Изменить размер шрифта - +

Но было уже поздно. Артем увидел, как толпа пассажиров вдруг отхлынула от трапа, оставив впереди несколько матросов, собравшихся препятствовать выходу обитателей парохода на пристань. Потом пассажиры навалились на моряков. Те держались и сдерживали напор не более минуты, а затем их, как пробкой из бутылки шампанского — выстрелило из горлышка сходней — полицейские были сбиты с ног…

Артем выискивал в толпе Щербакова. Его трудно было не разглядеть среди довольно тщедушных фигур китайцев, малоазиатов, японцев. Он должен был бы выделяться как Голиаф.

На пристани крики, ругань, откуда-то подошли новые наряды полиции, но пассажиры парохода словно по команде разбежались во все стороны и нет их. Нет и Щербакова. Артем устало побрел на корму, где был натянут парусиновый тент. Голова работала вяло. Недавнее происшествие с прорывом полицейской цепи о чем-то напоминало. Но о чем? Не хотелось напрягать память, делать усилия, не все ли равно, что было в прошлом? Его не вернешь.

Но без прошлого, без памяти о нем, без его уроков нет у человека настоящего, а значит, и будущего. Значит, ворошить прошлое — не такая уж скверная привычка. Это, необходимость для существа мыслящего. Хм! Подумаешь, открытие сделал. С незапамятных времен среди людей находились свои летописцы, а ныне профессора-историки. Вот-вот, вроде господина Милюкова, с которым он некогда схватился в Харькове. Так что же ему напомнила сцена на пристани? И Милюкова тоже. Ах да, вспомнил. Забавно, забавно тогда получилось.

 

Шли выборы во II блаженной памяти Государственную думу. Выборы! И смех и грех. Но внешне все, конечно, было благопристойно, чин по чину. Предвыборные собрания, ораторы и полицейские чины на порог не допускались. Чтоб, значит, никакого тебе правительственного давления, свободное волеизъявление избирателей. Свобода свободой, а в Екатеринбурге — столице Урала полиция арестовала всех большевистских ораторов. Хоть караул кричи, а выступать на собраниях некому. Конечно, большевики ни на грош не верили в думу, во всю эту предвыборную «парламентскую» возню. Но собрания использовали, чтобы вслух и как можно громче разоблачать незаконные действия царизма, доводить до сведения широких масс народа всю большевистскую программу, громить соглашателей.

Он тогда и не удивился, получив вызов в Екатеринбург. Как-никак, а главный оратор большевиков Урала, как некогда был «главным» в Харькове. Ему предстояло выступать в аудитории не совсем привычной — перед приказчиками. По дороге из Перми в Екатеринбург он окончательно решил, что ему необходимо загримироваться, переодеться, да и речь свою оснастить словечками и выражениями, бытующими в среде приказчиков.

Оказалось, что гораздо легче выступать в обличье офицера и даже изображать помешанного, нежели одного из клана «чего прикажете». Екатеринбургские товарищи с ног сбились, подыскивая для него подходящую тройку, часы с цепочкой по всему жилету, хромовые сапоги гармошкой. Пригодилось и то, что он за последний месяц не нашел времени побриться. Бороду, правда, пришлось соскрести, а этакие усищи «черт с фертом» придали его лицу выражение наглости и угодливости одновременно.

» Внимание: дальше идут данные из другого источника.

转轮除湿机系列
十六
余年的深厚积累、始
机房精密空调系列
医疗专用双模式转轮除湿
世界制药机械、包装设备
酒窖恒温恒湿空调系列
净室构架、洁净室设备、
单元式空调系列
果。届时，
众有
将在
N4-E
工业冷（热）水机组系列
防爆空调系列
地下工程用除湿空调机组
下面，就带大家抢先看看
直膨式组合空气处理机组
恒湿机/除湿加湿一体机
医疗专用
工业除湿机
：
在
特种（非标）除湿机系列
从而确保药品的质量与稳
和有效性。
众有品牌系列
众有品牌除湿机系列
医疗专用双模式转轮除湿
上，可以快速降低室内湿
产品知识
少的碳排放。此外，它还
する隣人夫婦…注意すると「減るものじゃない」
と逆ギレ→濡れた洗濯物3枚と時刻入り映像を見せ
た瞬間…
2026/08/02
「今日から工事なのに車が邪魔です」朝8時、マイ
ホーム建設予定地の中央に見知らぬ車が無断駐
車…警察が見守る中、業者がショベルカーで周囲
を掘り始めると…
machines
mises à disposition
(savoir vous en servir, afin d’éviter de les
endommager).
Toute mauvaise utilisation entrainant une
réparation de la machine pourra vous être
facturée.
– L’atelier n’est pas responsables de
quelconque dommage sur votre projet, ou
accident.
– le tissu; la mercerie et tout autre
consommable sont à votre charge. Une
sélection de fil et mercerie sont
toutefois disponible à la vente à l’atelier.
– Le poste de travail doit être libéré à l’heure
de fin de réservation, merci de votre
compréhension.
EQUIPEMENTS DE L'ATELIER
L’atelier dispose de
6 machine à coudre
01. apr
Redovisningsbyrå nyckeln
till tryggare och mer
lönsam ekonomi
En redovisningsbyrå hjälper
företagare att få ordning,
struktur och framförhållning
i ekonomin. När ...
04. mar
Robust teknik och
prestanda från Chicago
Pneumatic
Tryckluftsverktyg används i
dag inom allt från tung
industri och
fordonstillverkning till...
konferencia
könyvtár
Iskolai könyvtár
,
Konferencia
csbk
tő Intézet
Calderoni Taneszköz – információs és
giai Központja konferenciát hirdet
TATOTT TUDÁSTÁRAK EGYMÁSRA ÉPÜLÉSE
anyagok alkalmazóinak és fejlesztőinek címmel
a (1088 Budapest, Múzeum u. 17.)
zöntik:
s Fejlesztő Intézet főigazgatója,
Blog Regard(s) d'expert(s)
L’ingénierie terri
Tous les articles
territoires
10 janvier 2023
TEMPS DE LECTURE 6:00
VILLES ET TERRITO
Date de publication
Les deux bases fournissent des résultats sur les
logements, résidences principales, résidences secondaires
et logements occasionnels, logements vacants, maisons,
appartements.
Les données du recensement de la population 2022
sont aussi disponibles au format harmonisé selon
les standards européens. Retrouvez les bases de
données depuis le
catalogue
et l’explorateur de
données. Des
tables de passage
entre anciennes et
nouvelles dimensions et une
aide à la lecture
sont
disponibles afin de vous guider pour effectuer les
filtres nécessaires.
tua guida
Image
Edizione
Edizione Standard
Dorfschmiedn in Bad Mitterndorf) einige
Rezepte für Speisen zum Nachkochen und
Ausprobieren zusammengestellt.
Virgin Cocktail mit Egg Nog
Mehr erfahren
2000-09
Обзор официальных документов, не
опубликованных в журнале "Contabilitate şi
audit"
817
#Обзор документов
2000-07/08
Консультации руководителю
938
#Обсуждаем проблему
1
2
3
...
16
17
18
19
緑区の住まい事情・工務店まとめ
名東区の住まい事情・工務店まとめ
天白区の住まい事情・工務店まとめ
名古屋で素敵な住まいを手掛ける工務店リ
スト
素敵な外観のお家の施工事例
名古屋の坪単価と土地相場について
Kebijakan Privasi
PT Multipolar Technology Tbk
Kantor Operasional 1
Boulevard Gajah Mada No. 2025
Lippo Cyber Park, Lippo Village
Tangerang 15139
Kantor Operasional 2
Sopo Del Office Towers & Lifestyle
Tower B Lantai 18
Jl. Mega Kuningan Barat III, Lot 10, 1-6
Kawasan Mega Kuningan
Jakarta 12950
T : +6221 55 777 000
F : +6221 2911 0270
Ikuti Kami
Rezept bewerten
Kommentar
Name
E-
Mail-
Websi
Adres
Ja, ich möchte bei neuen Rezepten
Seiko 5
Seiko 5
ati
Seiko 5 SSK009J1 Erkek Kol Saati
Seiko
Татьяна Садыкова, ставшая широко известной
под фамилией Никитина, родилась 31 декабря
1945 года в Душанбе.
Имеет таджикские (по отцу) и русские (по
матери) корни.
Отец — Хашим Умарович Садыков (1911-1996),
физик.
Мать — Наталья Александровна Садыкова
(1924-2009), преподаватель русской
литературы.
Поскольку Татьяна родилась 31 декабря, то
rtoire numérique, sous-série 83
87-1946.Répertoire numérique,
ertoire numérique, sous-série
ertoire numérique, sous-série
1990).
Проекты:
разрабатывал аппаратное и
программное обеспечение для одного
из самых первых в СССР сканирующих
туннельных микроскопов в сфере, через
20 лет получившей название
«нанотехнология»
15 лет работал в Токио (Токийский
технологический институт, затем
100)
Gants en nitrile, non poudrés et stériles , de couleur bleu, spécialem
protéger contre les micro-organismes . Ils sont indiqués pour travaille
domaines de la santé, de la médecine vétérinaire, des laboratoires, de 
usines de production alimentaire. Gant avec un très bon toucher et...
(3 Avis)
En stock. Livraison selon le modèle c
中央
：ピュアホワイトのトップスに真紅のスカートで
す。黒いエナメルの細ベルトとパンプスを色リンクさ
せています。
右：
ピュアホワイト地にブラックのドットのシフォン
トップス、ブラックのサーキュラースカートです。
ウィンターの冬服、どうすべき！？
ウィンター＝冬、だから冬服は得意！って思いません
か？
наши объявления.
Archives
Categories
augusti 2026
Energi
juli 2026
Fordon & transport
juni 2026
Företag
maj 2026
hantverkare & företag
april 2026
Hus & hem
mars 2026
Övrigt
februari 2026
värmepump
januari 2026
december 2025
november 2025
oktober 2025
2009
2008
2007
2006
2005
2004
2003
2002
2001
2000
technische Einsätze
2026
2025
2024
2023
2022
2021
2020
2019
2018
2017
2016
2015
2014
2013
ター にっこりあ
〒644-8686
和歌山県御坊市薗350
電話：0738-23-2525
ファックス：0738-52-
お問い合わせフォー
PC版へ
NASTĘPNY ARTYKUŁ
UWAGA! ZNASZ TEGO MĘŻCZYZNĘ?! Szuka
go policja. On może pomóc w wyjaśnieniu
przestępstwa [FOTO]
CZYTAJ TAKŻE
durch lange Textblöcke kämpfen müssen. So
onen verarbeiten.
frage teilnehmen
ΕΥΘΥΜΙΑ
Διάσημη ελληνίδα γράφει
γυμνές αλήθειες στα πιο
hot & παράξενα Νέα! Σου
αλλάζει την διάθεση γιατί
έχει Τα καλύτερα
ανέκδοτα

В городской театр, где состоялось собрание, он с товарищами прошел беспрепятственно. И тут друзья, что называется, перестарались. Они очень беспокоились о безопасности Артема. Не хватало, чтобы полиция арестовала и руководителя уральских большевиков. А посему поручили его заботам знаменитого, да-да, именно знаменитого на Урале боевика Шварца. Каким образом Шварц ухитрился в 1905 году нагнать на местных охранников страху, Артем и по сей день не знает. Но факт остается фактом — Шварц не расставался с браунингом, все полицейские, все шпики знали его в лицо, но держались на расстоянии выстрела из пистолета. Да, бояться-то его боялись, но следить — следили, неустанно за каждым шагом, каждым вздохом.